Pesticides from farming leach into world’s waterways at rate of 710 tonnes a year, UN research shows

Agricultural pesticides leach far from their original sources into the world’s waterways, according to new research which finds pesticides exceed safe levels in 13,000km of rivers globally.

Analysing 92 of the most common agricultural pesticides, scientists have estimated that 710 tonnes of pesticide active ingredients leach into the world’s oceans each year.

The study, involving Australian scientists and the Food and Agriculture Organization of the UN, also identified pesticide hotspots around the globe.

The research found that the rivers with the highest exposure to land pesticides “are located in central and western United States (Mississippi and Sacramento), Argentina (Parana), India (Ganges), East China (Yangtze, Pearl and Yellow (Huang He) River) and South East Asia (Irrawaddy and lower Mekong)”.

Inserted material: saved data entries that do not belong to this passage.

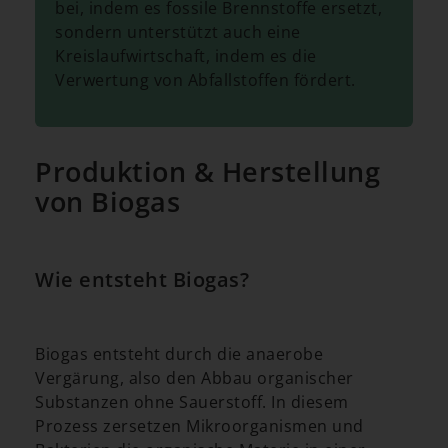
bei, indem es fossile Brennstoffe ersetzt,
sondern unterstützt auch eine
Kreislaufwirtschaft, indem es die
Verwertung von Abfallstoffen fördert.
Produktion & Herstellung
von Biogas
Wie entsteht Biogas?
Biogas entsteht durch die anaerobe
Vergärung, also den Abbau organischer
Substanzen ohne Sauerstoff. In diesem
Prozess zersetzen Mikroorganismen und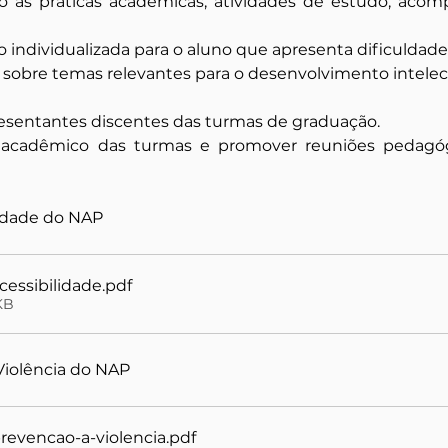
o às práticas acadêmicas, atividades de estudo, ac
o individualizada para o aluno que apresenta dificulda
as sobre temas relevantes para o desenvolvimento intelec
sentantes discentes das turmas de graduação.
acadêmico das turmas e promover reuniões pedagóg
lidade do NAP
essibilidade
.pdf
KB
Violência do NAP
evencao-a-violencia
.pdf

The research identified that 82% of pesticides degraded into other molecules while 10% remained as residues in the soil. Another 7.2%, about 68,000 tonnes, leached into aquifers – rocks or sediment that hold groundwater.

“In many observed cases pesticide active substances may degrade into a cascade of daughter substances which can be as toxic as the parent and occasionally even more persistent [in the environment],” the scientists noted.